What follows is my brief letter to the public comments section on this issue. If you look at all of the comments - it reminds me of the public comments section at the FDA for electroconvulsive therapy and whether additional trials would need to be done to relicense those devices.  It was clear that those comments in favor of that process outnumbered the pro-ECT comments - but the FDA overruled the naysayers. It is not clear to me that cannabis advocates will be overruled by the Minnesota Cannabis program but I will write more about that in my critique.  

Public commentaries can be submitted to this email address: 

health.cannabis.addmedicalcondition@state.mn.us

Petition comments can be read at this address: 

https://www.health.state.mn.us/people/cannabis/petitions/docs/2021/commentsmedcond.pdf

The Anxiety Disorder Review (by the MN Medical Cannabis Program) can be read at this address:

https://www.health.state.mn.us/people/cannabis/petitions/anxietyreport.html

Comments should be submitted by October 1, 2021

----------------------------------------------------------------------------------------------------------------------------

I am a Minnesota psychiatrist who has practiced for 22 years as an acute care inpatient psychiatrist followed by 10 years as an addiction psychiatrist. Before that I was a community psychiatrist in Superior, Wisconsin for 3 years at a community mental health center. I am no longer affiliated with any of those institutions and this email is based on my cumulative clinical experience.

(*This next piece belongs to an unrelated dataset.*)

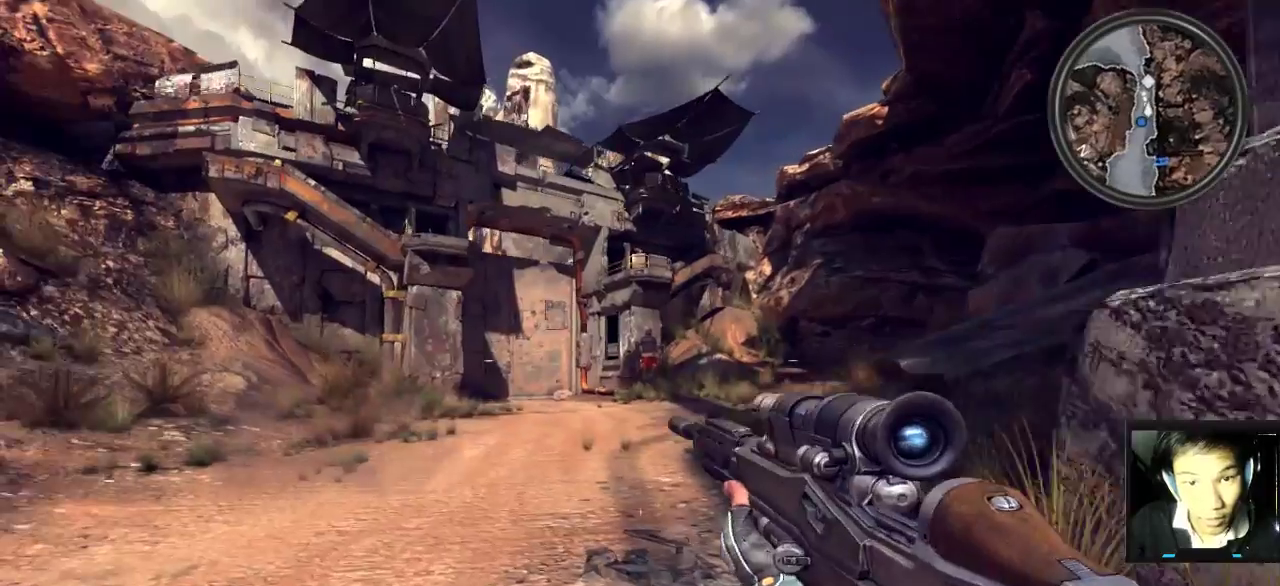
{"keys": ["shift", "w"], "mouse": [], "mouse_move": "still", "events": []}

In those 35 years of practice, I have done thousands of comprehensive psychiatric evaluations that typically include an assessment of any associated substance use disorder. One of my standard questions in those assessments is "Were you ever a daily marijuana smoker?" In following up that question I ask about the duration and why they may have stopped. The typical reason for stopping is that they started to get high anxiety and panic attacks.  Depending on the degree of euphoria from cannabis - some people continue to use it and expect that their anxiety or other symptoms can be treated so that they can continue to use it.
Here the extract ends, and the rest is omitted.